Le ministère des Affaires étrangères à Islamabad a confirmé la réunion, déclarant que le Pakistan avait exprimé sa vive inquiétude quant à l'utilisation du sol afghan par des groupes terroristes pour lancer des attaques contre le Pakistan. La démarche exigeait que le gouvernement intérimaire afghan prenne des mesures immédiates et vérifiables contre les auteurs et empêche de futures attaques transfrontalières.

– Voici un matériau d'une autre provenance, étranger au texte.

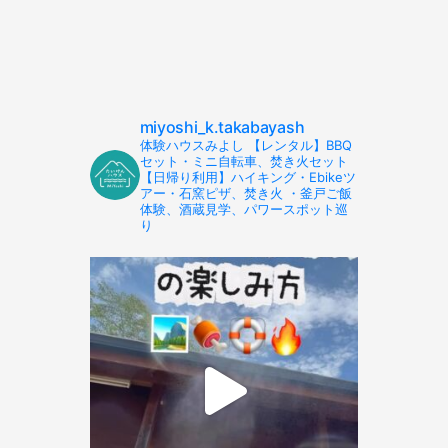
miyoshi_k.takabayash
体験ハウスみよし 【レンタル】BBQ
セット・ミニ自転車、焚き火セット
【日帰り利用】ハイキング・Ebikeツ
アー・石窯ピザ、焚き火 ・釜戸ご飯
体験、酒蔵見学、パワースポット巡
り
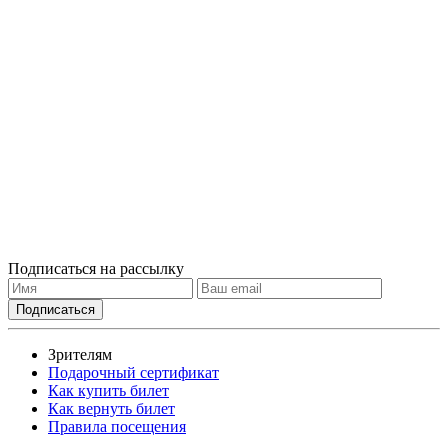
Подписаться на рассылку
Зрителям
Подарочный сертификат
Как купить билет
Как вернуть билет
Правила посещения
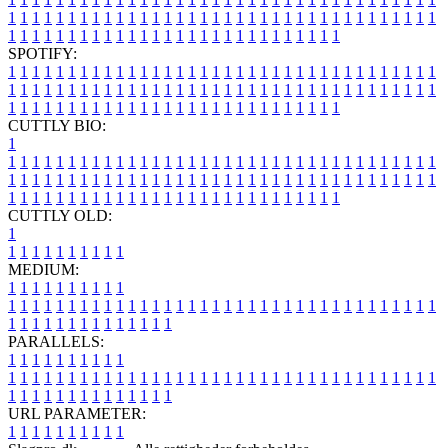
1
1
1
1
1
1
1
1
1
1
1
1
1
1
1
1
1
1
1
1
1
1
1
1
1
1
1
1
1
1
1
1
1
1
1
1
1
1
1
1
1
1
1
1
1
1
1
1
1
1
1
1
1
1
1
1
1
1
1
1
1
1
1
1
SPOTIFY:
1
1
1
1
1
1
1
1
1
1
1
1
1
1
1
1
1
1
1
1
1
1
1
1
1
1
1
1
1
1
1
1
1
1
1
1
1
1
1
1
1
1
1
1
1
1
1
1
1
1
1
1
1
1
1
1
1
1
1
1
1
1
1
1
1
1
1
1
1
1
1
1
1
1
1
1
1
1
1
1
1
1
1
1
1
1
1
1
1
1
1
1
1
1
1
1
1
1
1
1
CUTTLY BIO:
1
1
1
1
1
1
1
1
1
1
1
1
1
1
1
1
1
1
1
1
1
1
1
1
1
1
1
1
1
1
1
1
1
1
1
1
1
1
1
1
1
1
1
1
1
1
1
1
1
1
1
1
1
1
1
1
1
1
1
1
1
1
1
1
1
1
1
1
1
1
1
1
1
1
1
1
1
1
1
1
1
1
1
1
1
1
1
1
1
1
1
1
1
1
1
1
1
1
1
1
1
CUTTLY OLD:
1
1
1
1
1
1
1
1
1
1
1
MEDIUM:
1
1
1
1
1
1
1
1
1
1
1
1
1
1
1
1
1
1
1
1
1
1
1
1
1
1
1
1
1
1
1
1
1
1
1
1
1
1
1
1
1
1
1
1
1
1
1
1
1
1
1
1
1
1
1
1
1
1
1
1
PARALLELS:
1
1
1
1
1
1
1
1
1
1
1
1
1
1
1
1
1
1
1
1
1
1
1
1
1
1
1
1
1
1
1
1
1
1
1
1
1
1
1
1
1
1
1
1
1
1
1
1
1
1
1
1
1
1
1
1
1
1
1
1
URL PARAMETER:
1
1
1
1
1
1
1
1
1
1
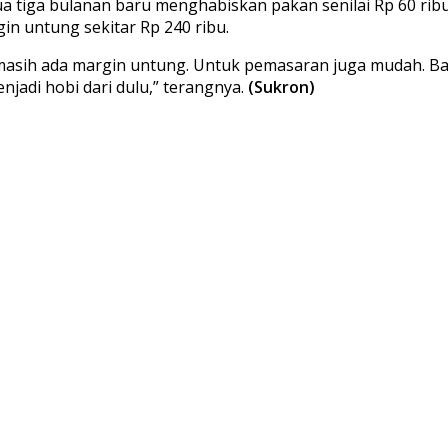
tiga bulanan baru menghabiskan pakan senilai Rp 60 ribu. 
in untung sekitar Rp 240 ribu.
 masih ada margin untung. Untuk pemasaran juga mudah. B
jadi hobi dari dulu,” terangnya.
(Sukron)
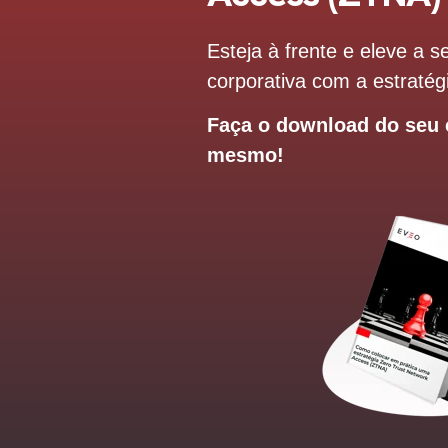
Esteja à frente e eleve a 
corporativa com a estraté
Faça o download do seu 
mesmo!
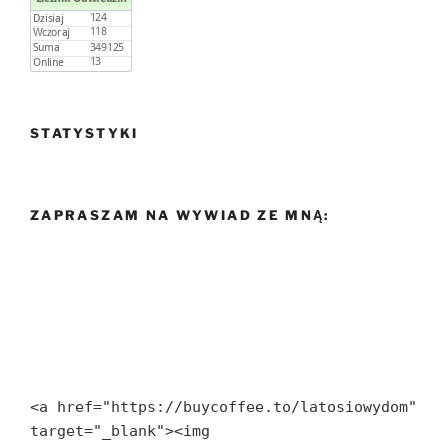
STATYSTYKI
ZAPRASZAM NA WYWIAD ZE MNĄ:
<a href="https://buycoffee.to/latosiowydom" 
target="_blank"><img 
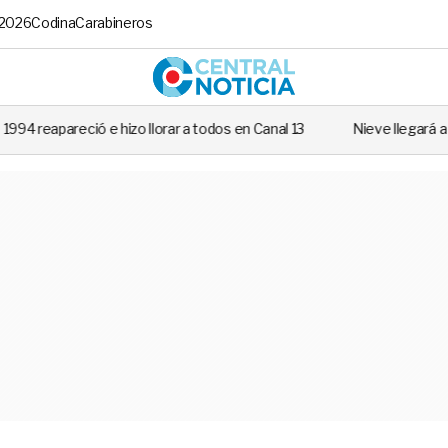
 2026
Codina
Carabineros
Central No
orar a todos en Canal 13
Nieve llegará a varias regiones de Chile: R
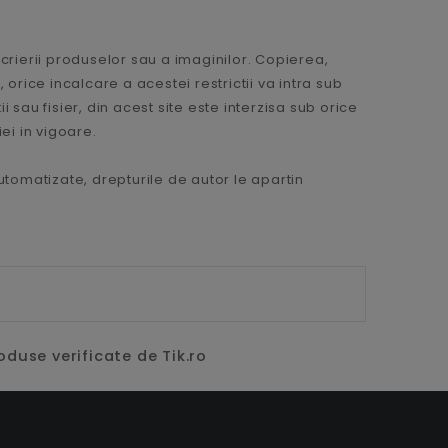
scrierii produselor sau a imaginilor. Copierea,
 orice incalcare a acestei restrictii va intra sub
 sau fisier, din acest site este interzisa sub orice
iei in vigoare.
automatizate, drepturile de autor le apartin
oduse verificate de Tik.ro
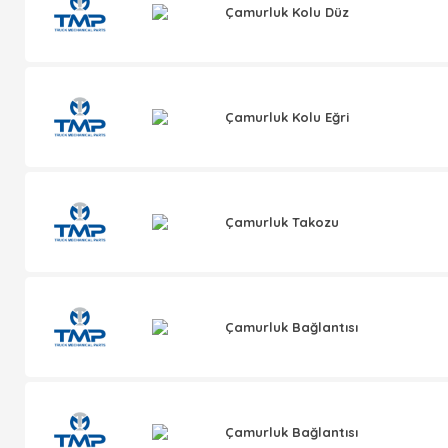
Çamurluk Kolu Düz
Çamurluk Kolu Eğri
Çamurluk Takozu
Çamurluk Bağlantısı
Çamurluk Bağlantısı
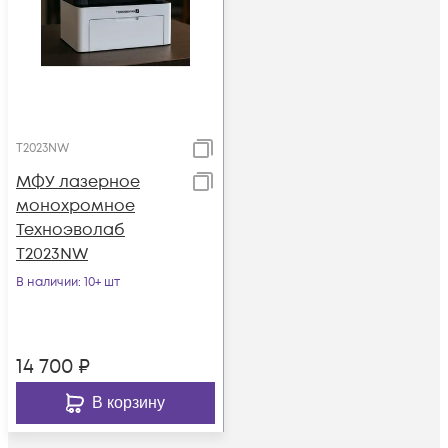
T2023NW
МФУ лазерное
монохромное
Техноэволаб
T2023NW
В наличии
: 10+ шт
14 700
₽
В корзину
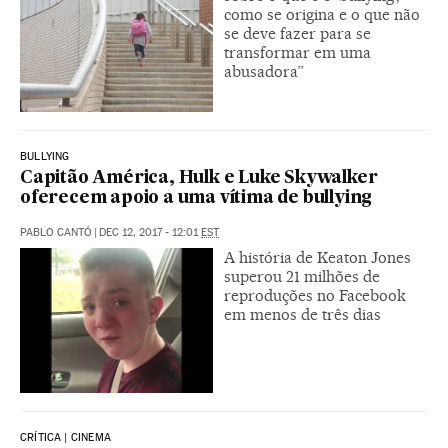
como se origina e o que não
se deve fazer para se
transformar em uma
abusadora”
BULLYING
Capitão América, Hulk e Luke Skywalker
oferecem apoio a uma vítima de bullying
PABLO CANTÓ
|
DEC 12, 2017 - 12:01
EST
A história de Keaton Jones
superou 21 milhões de
reproduções no Facebook
em menos de três dias
CRÍTICA | CINEMA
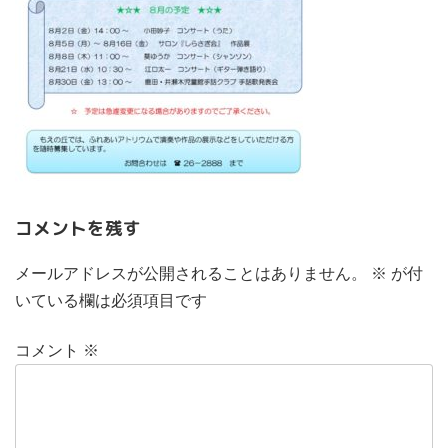
コメントを残す
メールアドレスが公開されることはありません。
※
が付
いている欄は必須項目です
コメント
※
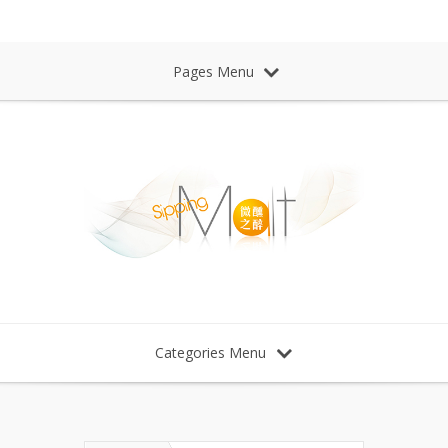
Sipping Malt Whisky 微醺之醉 威士忌
Pages Menu
Categories Menu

Aucun groupe n'a revendiqué la responsabilité de l'attaque, mais les responsables pakistanais soupçonnent l'implication du Tehrik-i-Taliban Pakistan (TTP), qui a intensifié ses attaques ces derniers mois. Les talibans afghans ont nié héberger des combattants du TTP, mais les tensions entre les deux voisins ont fortement augmenté.
L'attaque de Bannu est le dernier d'une série d'incidents qui ont tendu les relations entre Islamabad et Kaboul. Le Pakistan a appelé à plusieurs reprises les talibans afghans à respecter leurs engagements en vertu de l'accord de Doha pour empêcher les groupes terroristes d'opérer sur le sol afghan.